:: DATA PROVIDED ::
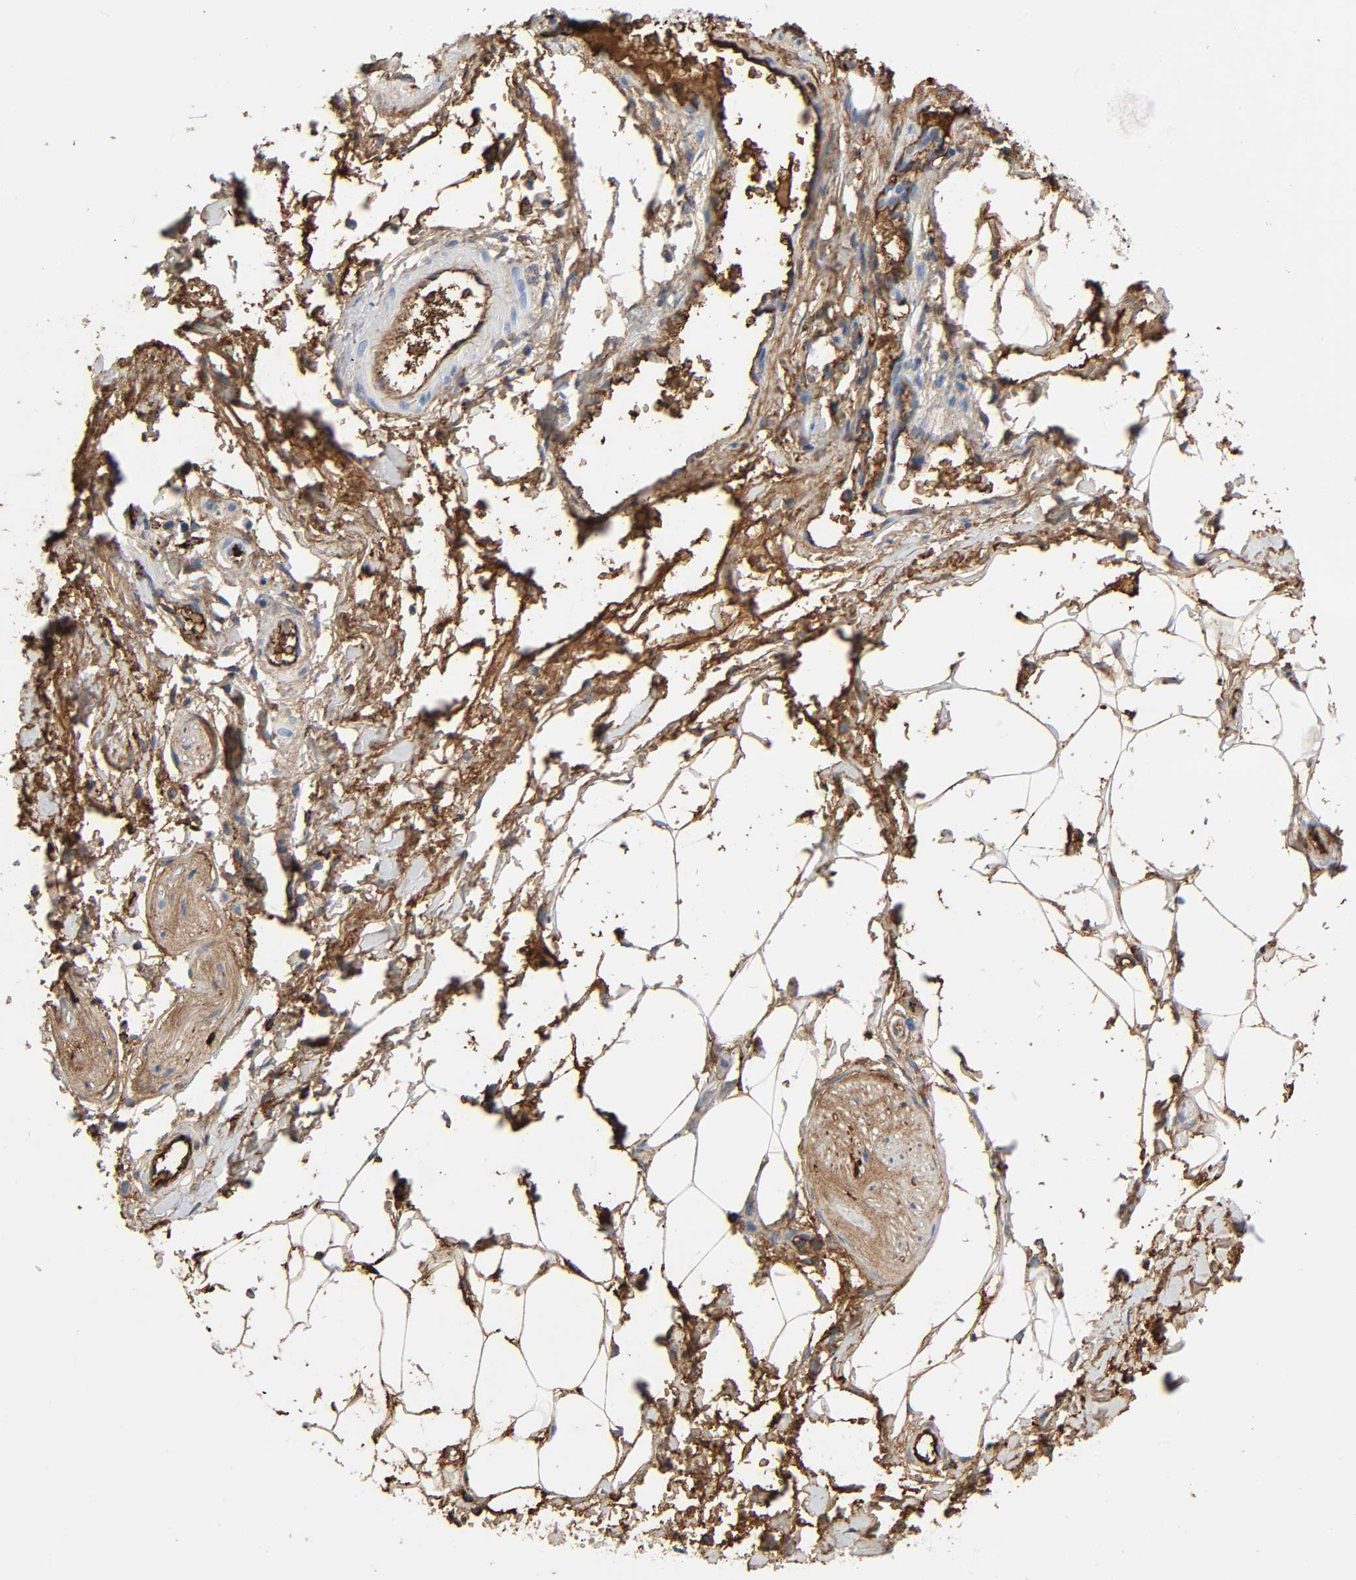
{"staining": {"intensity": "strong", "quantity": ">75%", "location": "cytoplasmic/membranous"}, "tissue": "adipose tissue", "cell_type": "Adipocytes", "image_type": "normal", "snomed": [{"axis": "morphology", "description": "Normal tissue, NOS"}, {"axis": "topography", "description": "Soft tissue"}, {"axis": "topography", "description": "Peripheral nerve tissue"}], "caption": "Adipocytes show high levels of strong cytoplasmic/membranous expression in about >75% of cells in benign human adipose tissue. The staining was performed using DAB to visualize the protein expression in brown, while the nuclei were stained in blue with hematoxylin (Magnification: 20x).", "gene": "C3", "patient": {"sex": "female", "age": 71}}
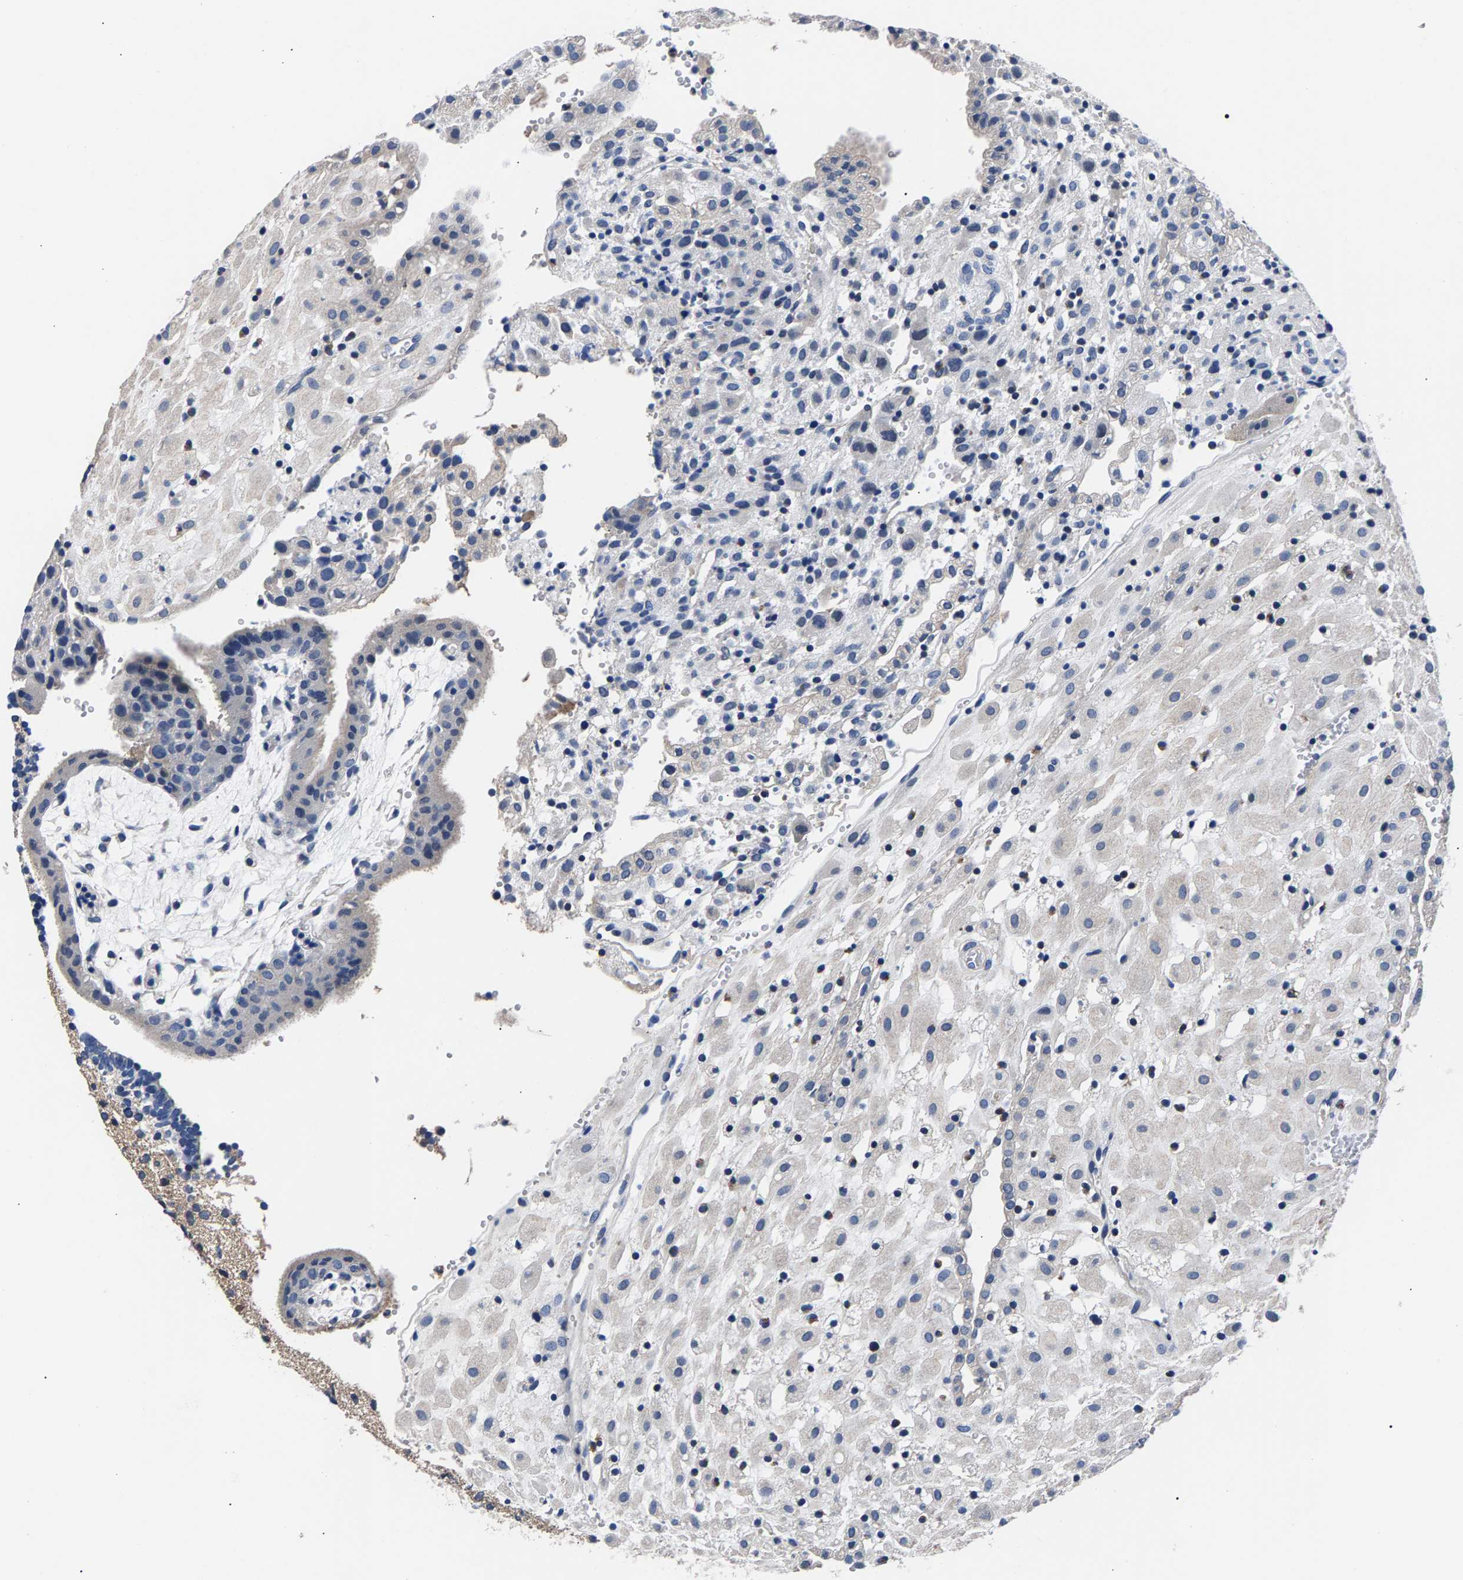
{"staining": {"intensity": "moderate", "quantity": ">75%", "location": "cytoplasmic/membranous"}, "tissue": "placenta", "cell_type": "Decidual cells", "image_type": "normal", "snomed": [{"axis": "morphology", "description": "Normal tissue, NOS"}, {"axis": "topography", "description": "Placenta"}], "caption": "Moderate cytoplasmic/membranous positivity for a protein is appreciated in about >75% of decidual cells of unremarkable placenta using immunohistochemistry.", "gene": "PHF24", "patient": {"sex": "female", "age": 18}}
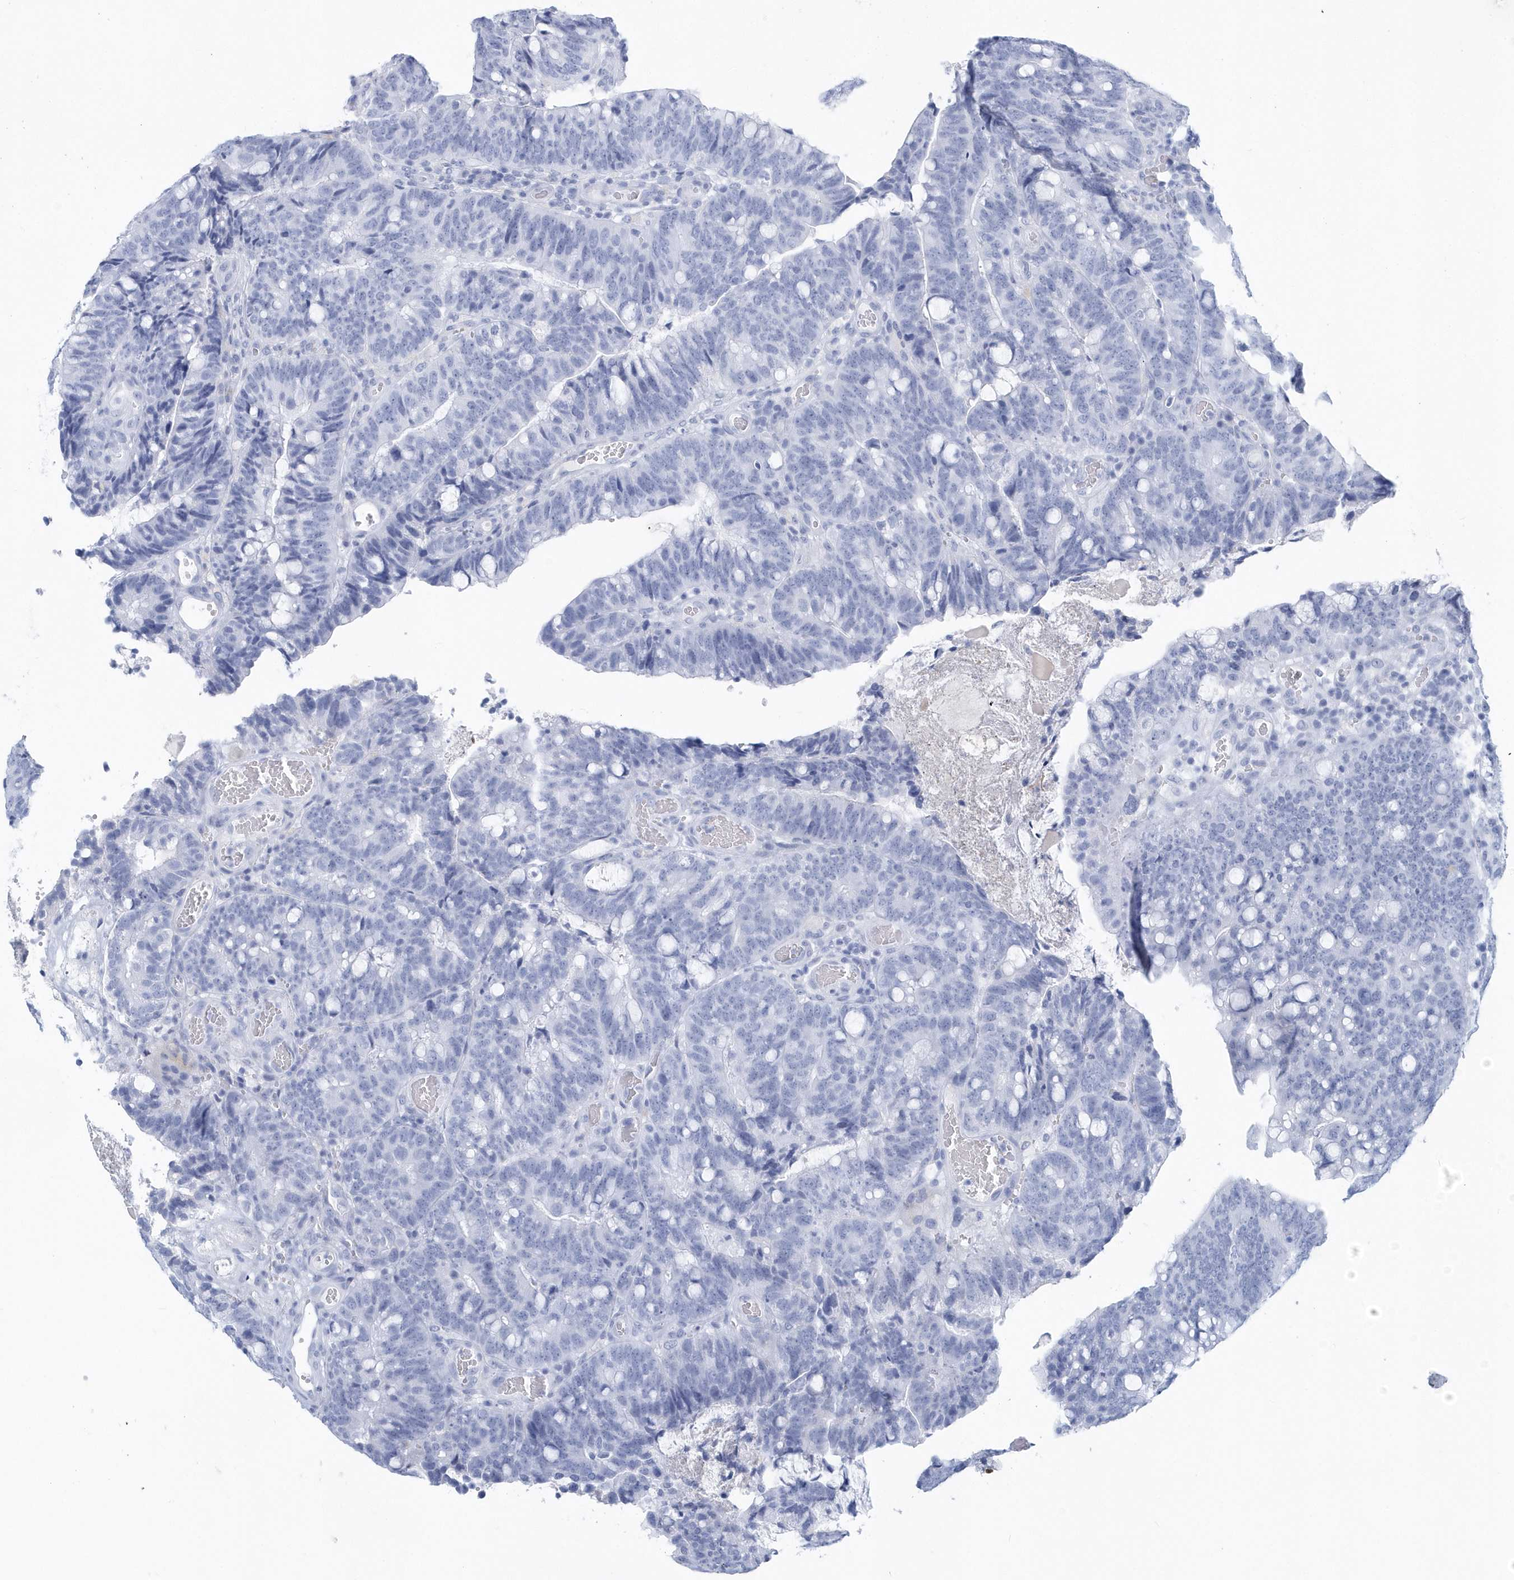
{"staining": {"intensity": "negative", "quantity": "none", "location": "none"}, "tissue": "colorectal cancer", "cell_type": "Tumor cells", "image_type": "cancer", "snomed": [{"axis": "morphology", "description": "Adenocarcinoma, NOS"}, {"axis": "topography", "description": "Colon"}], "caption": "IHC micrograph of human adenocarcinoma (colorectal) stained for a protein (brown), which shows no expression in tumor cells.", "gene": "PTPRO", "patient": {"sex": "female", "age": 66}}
:::
* YOUR OBJECTIVE
Leaving aside the pictures, copy the listing above exactly.

* YOUR RESPONSE
{"staining": {"intensity": "strong", "quantity": ">75%", "location": "cytoplasmic/membranous"}, "tissue": "adipose tissue", "cell_type": "Adipocytes", "image_type": "normal", "snomed": [{"axis": "morphology", "description": "Normal tissue, NOS"}, {"axis": "topography", "description": "Soft tissue"}, {"axis": "topography", "description": "Peripheral nerve tissue"}], "caption": "Adipocytes show high levels of strong cytoplasmic/membranous expression in about >75% of cells in benign human adipose tissue. The staining was performed using DAB to visualize the protein expression in brown, while the nuclei were stained in blue with hematoxylin (Magnification: 20x).", "gene": "C3", "patient": {"sex": "female", "age": 71}}
{"staining": {"intensity": "moderate", "quantity": ">75%", "location": "cytoplasmic/membranous"}, "tissue": "placenta", "cell_type": "Decidual cells", "image_type": "normal", "snomed": [{"axis": "morphology", "description": "Normal tissue, NOS"}, {"axis": "topography", "description": "Placenta"}], "caption": "Moderate cytoplasmic/membranous positivity for a protein is appreciated in about >75% of decidual cells of unremarkable placenta using immunohistochemistry.", "gene": "PHF24", "patient": {"sex": "female", "age": 18}}
{"staining": {"intensity": "negative", "quantity": "none", "location": "none"}, "tissue": "colorectal cancer", "cell_type": "Tumor cells", "image_type": "cancer", "snomed": [{"axis": "morphology", "description": "Adenocarcinoma, NOS"}, {"axis": "topography", "description": "Colon"}], "caption": "IHC micrograph of human adenocarcinoma (colorectal) stained for a protein (brown), which shows no expression in tumor cells.", "gene": "PTPRO", "patient": {"sex": "female", "age": 66}}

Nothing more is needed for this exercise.